Nadiim Esmail from The Fraser Institute, brought up the comparison of banning versus education as the means of reducing trans fat in the public diet. And he spoke of the issue on a seemingly much higher level than the rest of the panel. The other four immediately disagreed with him, so much so that they eventually returned to simply stating, as William Smith said, "I just disagree." No attempt to take on the issue that Nadiim brought up, that banning trans fat, deals ONLY with trans fat, that why were we choosing that particular issue when there are other closely related issues such as saturated fats as well, and that it brings us down the road of government protecting citizens from their own actions.

Several guests said that banning trans fats was a "no brainer". Certainly in the short term it is: it will certainly, as they all acclaimed, reduce trans fat usage, and improve out health. But where do you stop? If you ban trans fat because of the undeniable and immediate health benefits, then why don't we ban smoking? That would undoubtedly make everyone's health improve. It wouldn't happen because there would be a public outrage. The real answer to Nadiim's point is not that banning is simply better than education, but that education doesn't work because people don't want to think. Banning is a "no brainer" because it allows us not to have to think about what we are shoving into our mouths.

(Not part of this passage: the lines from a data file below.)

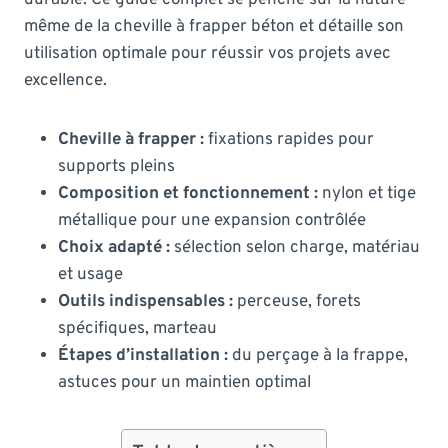
même de la cheville à frapper béton et détaille son
utilisation optimale pour réussir vos projets avec
excellence.
Cheville à frapper :
fixations rapides pour
supports pleins
Composition et fonctionnement :
nylon et tige
métallique pour une expansion contrôlée
Choix adapté :
sélection selon charge, matériau
et usage
Outils indispensables :
perceuse, forets
spécifiques, marteau
Étapes d’installation :
du perçage à la frappe,
astuces pour un maintien optimal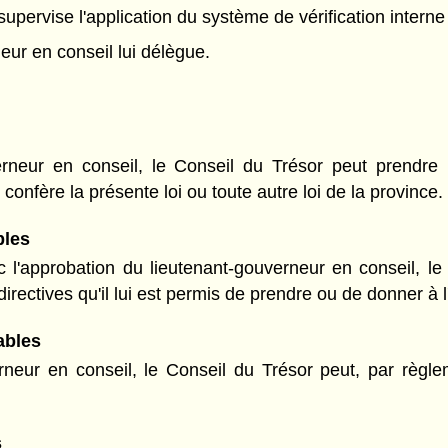
i supervise l'application du système de vérification inter
eur en conseil lui délègue.
rneur en conseil, le Conseil du Trésor peut prendre l
 confère la présente loi ou toute autre loi de la province.
bles
ec l'approbation du lieutenant-gouverneur en conseil, l
irectives qu'il lui est permis de prendre ou de donner à
ables
erneur en conseil, le Conseil du Trésor peut, par règ
s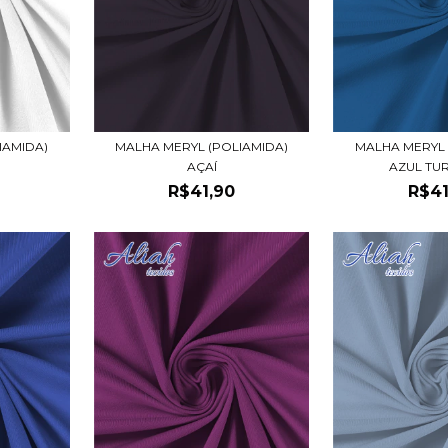
IAMIDA)
MALHA MERYL (POLIAMIDA)
MALHA MERYL 
AÇAÍ
AZUL TU
R$41,90
R$41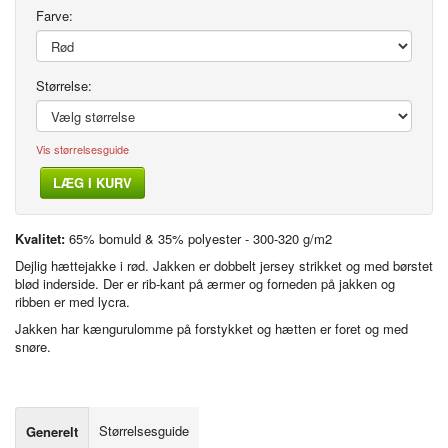
Farve:
Størrelse:
Vis størrelsesguide
LÆG I KURV
Kvalitet:
65% bomuld & 35% polyester - 300-320 g/m2
Dejlig hættejakke i rød. Jakken er dobbelt jersey strikket og med børstet
blød inderside. Der er rib-kant på ærmer og forneden på jakken og
ribben er med lycra.
Jakken har kængurulomme på forstykket og hætten er foret og med
snøre.
Størrelsesguide
Generelt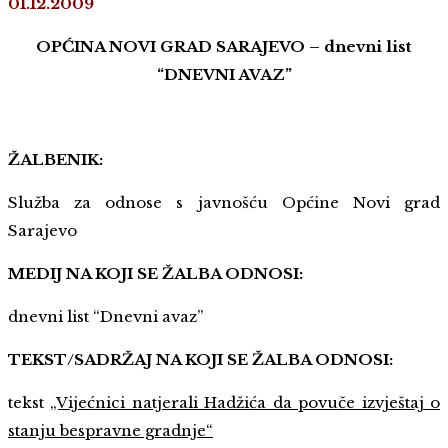
01.12.2009
OPĆINA NOVI GRAD SARAJEVO – dnevni list
“DNEVNI AVAZ”
ŽALBENIK:
Služba za odnose s javnošću Općine Novi grad
Sarajevo
MEDIJ NA KOJI SE ŽALBA ODNOSI:
dnevni list “Dnevni avaz”
TEKST/SADRŽAJ NA KOJI SE ŽALBA ODNOSI:
tekst
„Vijećnici natjerali Hadžića da povuče izvještaj o
stanju bespravne gradnje“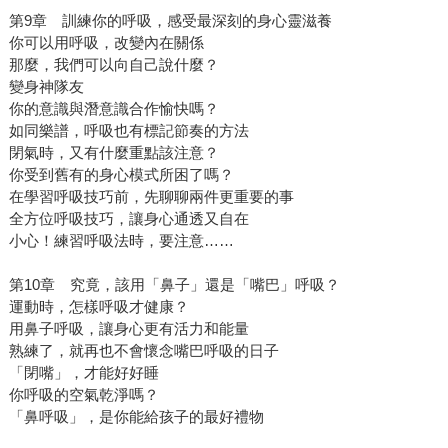
第9章 訓練你的呼吸，感受最深刻的身心靈滋養
你可以用呼吸，改變內在關係
那麼，我們可以向自己說什麼？
變身神隊友
你的意識與潛意識合作愉快嗎？
如同樂譜，呼吸也有標記節奏的方法
閉氣時，又有什麼重點該注意？
你受到舊有的身心模式所困了嗎？
在學習呼吸技巧前，先聊聊兩件更重要的事
全方位呼吸技巧，讓身心通透又自在
小心！練習呼吸法時，要注意……
第10章 究竟，該用「鼻子」還是「嘴巴」呼吸？
運動時，怎樣呼吸才健康？
用鼻子呼吸，讓身心更有活力和能量
熟練了，就再也不會懷念嘴巴呼吸的日子
「閉嘴」，才能好好睡
你呼吸的空氣乾淨嗎？
「鼻呼吸」，是你能給孩子的最好禮物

One possible better way to explain Nadiim's point is that banning trans fat would be like banning benzene in cigarettes, assuming that there is something that could replace the "great taste" of benzene in your cigs. LOL Benzene is bad for you. Removing it from cigarettes would certainly improve the health of smokers. But aren't there all sorts of other things in cigarettes that are bad? What you want is for people to stop smoking. In the trans fat example, what you want is for people to stop eating so many french fries. Taking out the trans fat in foods doesn't miraculously make fries health food! But that's what a ban on trans fat says. By pointing out one particular bad thing, you are raising it's importance, resulting in the neglect of any other bad things.

There's only two ways to effectively ban things like trans fat: all or none. Maybe a third: to somehow draw a line where you think banning should stop/start, that there must be x amount of risk to ban something. If you don't, then all government will ban are those things that the industry doesn't mind banning. Lynn Silver from New York said specifically that the restaurants had no problem with the idea of the ban. That's because it's a free advertising concept, an opportunity to reduce on of their biggest barriers to increased profit: the idea that pleasure eating is unhealthy. Well, despite the improved message that's it's ok, it's still not ok. We still all need to be better prepared to judge what we eat. We may not want to be nutritionists, but no one is responsible for what I eat (or what my children eat) except for me, regardless of any helpful ban that exists.